Exercise details → In the listing below, find the line that contains "56. For amounts" and the line that contains "VII. AMENDMENT". Quote both and every line between them, exactly, and nothing more.

%%

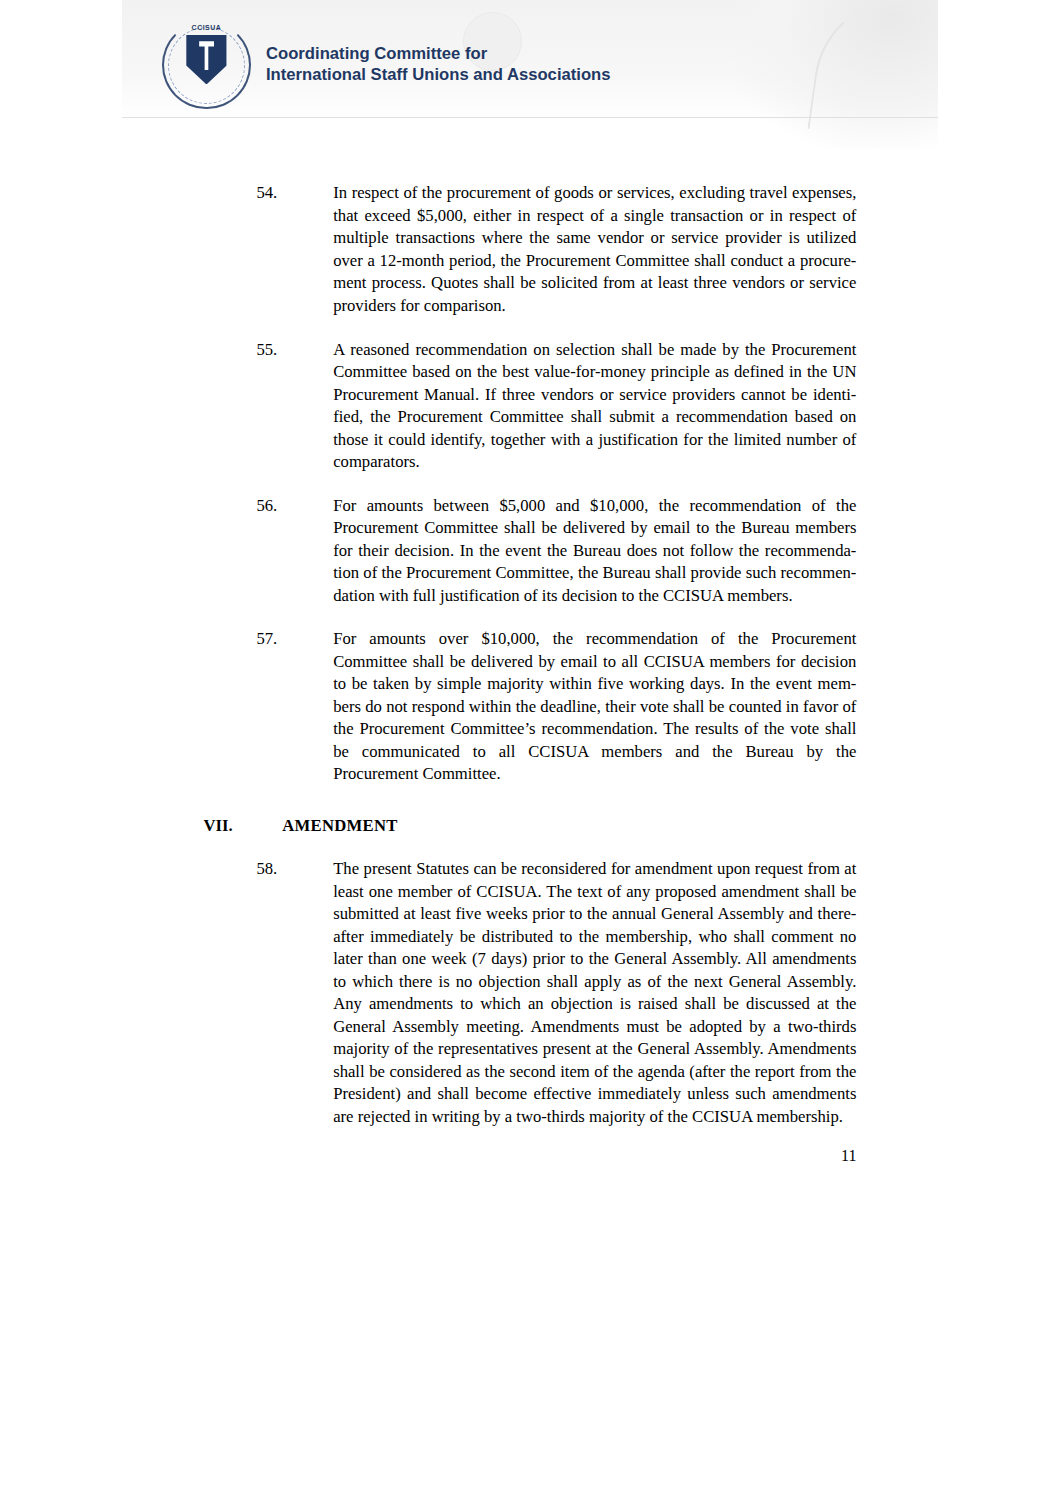CCISUA
Coordinating Committee for International Staff Unions and Associations
54. In respect of the procurement of goods or services, excluding travel expenses, that exceed $5,000, either in respect of a single transaction or in respect of multiple transactions where the same vendor or service provider is utilized over a 12-month period, the Procurement Committee shall conduct a procurement process. Quotes shall be solicited from at least three vendors or service providers for comparison.
55. A reasoned recommendation on selection shall be made by the Procurement Committee based on the best value-for-money principle as defined in the UN Procurement Manual. If three vendors or service providers cannot be identified, the Procurement Committee shall submit a recommendation based on those it could identify, together with a justification for the limited number of comparators.
56. For amounts between $5,000 and $10,000, the recommendation of the Procurement Committee shall be delivered by email to the Bureau members for their decision. In the event the Bureau does not follow the recommendation of the Procurement Committee, the Bureau shall provide such recommendation with full justification of its decision to the CCISUA members.
57. For amounts over $10,000, the recommendation of the Procurement Committee shall be delivered by email to all CCISUA members for decision to be taken by simple majority within five working days. In the event members do not respond within the deadline, their vote shall be counted in favor of the Procurement Committee’s recommendation. The results of the vote shall be communicated to all CCISUA members and the Bureau by the Procurement Committee.
VII. AMENDMENT
58. The present Statutes can be reconsidered for amendment upon request from at least one member of CCISUA. The text of any proposed amendment shall be submitted at least five weeks prior to the annual General Assembly and thereafter immediately be distributed to the membership, who shall comment no later than one week (7 days) prior to the General Assembly. All amendments to which there is no objection shall apply as of the next General Assembly. Any amendments to which an objection is raised shall be discussed at the General Assembly meeting. Amendments must be adopted by a two-thirds majority of the representatives present at the General Assembly. Amendments shall be considered as the second item of the agenda (after the report from the President) and shall become effective immediately unless such amendments are rejected in writing by a two-thirds majority of the CCISUA membership.
11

%%

Written response →
56. For amounts between $5,000 and $10,000, the recommendation of the Procurement Committee shall be delivered by email to the Bureau members for their decision. In the event the Bureau does not follow the recommendation of the Procurement Committee, the Bureau shall provide such recommendation with full justification of its decision to the CCISUA members.
57. For amounts over $10,000, the recommendation of the Procurement Committee shall be delivered by email to all CCISUA members for decision to be taken by simple majority within five working days. In the event members do not respond within the deadline, their vote shall be counted in favor of the Procurement Committee’s recommendation. The results of the vote shall be communicated to all CCISUA members and the Bureau by the Procurement Committee.
VII. AMENDMENT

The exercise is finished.